As published in The Christian Post:

Thirty-six years ago, as a newly minted minister, I encountered domestic violence through a gut-wrenching experience. A woman in the church, where I served as a youth pastor, came to my office in desperation. (The senior pastor wasn’t in.) She had a black eye and badly bruised face. “My husband did it,” she said. “And he threatened to kill me as he waved his gun in front of my face.”

I had never been in a situation like it before and it really rattled me. I called the police, but didn’t really know what to do beyond that. Over time, I would learn that it wouldn’t be my last encounter with such a victim in my profession.

When it comes to gun violence against women, the United States is the most dangerous country in the developed world. Each year, women in our nation suffer from 5.3 million incidents of intimate partner violence, and every month fifty women are shot and killed by intimate partners — a husband, boyfriend, or an ex.

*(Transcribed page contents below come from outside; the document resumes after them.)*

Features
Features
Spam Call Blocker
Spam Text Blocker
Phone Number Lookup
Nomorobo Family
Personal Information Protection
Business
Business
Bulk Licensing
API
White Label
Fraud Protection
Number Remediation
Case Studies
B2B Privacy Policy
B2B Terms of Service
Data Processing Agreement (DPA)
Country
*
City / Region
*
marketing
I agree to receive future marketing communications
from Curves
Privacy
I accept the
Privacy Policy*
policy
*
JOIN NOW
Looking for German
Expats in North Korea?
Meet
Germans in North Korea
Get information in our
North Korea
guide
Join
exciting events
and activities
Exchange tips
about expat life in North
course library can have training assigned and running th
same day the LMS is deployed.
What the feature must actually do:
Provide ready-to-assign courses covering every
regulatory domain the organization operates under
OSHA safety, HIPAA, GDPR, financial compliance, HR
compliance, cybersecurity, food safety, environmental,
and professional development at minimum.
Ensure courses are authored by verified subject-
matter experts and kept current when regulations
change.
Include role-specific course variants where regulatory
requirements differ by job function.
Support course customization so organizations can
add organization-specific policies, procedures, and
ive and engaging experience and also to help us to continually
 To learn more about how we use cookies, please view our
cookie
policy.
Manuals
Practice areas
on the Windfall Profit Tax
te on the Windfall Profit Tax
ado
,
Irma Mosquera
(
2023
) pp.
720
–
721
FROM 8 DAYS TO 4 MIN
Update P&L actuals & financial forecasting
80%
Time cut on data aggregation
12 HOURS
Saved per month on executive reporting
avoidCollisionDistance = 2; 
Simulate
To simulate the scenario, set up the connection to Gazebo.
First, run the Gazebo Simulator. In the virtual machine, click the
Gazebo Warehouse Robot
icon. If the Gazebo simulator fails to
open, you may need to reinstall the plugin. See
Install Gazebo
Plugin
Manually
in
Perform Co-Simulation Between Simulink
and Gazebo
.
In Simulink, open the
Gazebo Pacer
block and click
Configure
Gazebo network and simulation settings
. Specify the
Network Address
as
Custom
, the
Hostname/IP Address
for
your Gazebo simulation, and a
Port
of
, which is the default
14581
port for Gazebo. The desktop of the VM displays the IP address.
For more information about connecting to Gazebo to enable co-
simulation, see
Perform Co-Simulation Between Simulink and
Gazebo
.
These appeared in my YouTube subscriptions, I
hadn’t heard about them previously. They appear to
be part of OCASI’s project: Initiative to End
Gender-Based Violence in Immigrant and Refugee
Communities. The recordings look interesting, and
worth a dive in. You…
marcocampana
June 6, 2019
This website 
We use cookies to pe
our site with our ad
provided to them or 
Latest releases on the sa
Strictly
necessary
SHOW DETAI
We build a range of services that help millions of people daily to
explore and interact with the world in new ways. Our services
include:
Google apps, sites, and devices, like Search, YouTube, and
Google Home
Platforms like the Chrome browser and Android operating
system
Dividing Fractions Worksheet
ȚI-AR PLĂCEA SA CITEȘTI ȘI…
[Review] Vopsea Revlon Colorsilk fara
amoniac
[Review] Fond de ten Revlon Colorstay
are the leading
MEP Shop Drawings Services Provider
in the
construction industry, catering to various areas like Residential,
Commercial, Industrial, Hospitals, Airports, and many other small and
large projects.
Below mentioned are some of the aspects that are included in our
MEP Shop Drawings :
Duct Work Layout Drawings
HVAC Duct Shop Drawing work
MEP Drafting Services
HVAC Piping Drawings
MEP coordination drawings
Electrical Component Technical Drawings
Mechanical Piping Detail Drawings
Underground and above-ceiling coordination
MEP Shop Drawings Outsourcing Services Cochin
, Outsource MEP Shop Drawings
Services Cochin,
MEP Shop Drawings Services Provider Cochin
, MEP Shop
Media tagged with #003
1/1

October is National Domestic Violence Awareness Month in our country. It’s a month that honors individuals who have battled with this evil, support those who are still in the throes of domestic abuse and seeks to prevent future cases of domestic violence throughout our nation. It’s a month every evangelical church and pastor should observe — and not just in October. As ministers, we’re kidding ourselves if we think there is no violence going on in the households represented in our sanctuaries. Statistically—and sadly—it is.

There are also guns in the homes of many of our congregants. Some pastors will know what it’s like to have been called to a home where anger has elevated to rage – and firearms are tempting the perpetrator from the very next room. Put domestic abuse and firearms together and it means a woman is five times more likely to die in a violent encounter. Five times anything is not just a little greater chance, but an exponentially greater chance. Needless to say, fatal domestic violence is inextricably tied up with the presence of a firearm.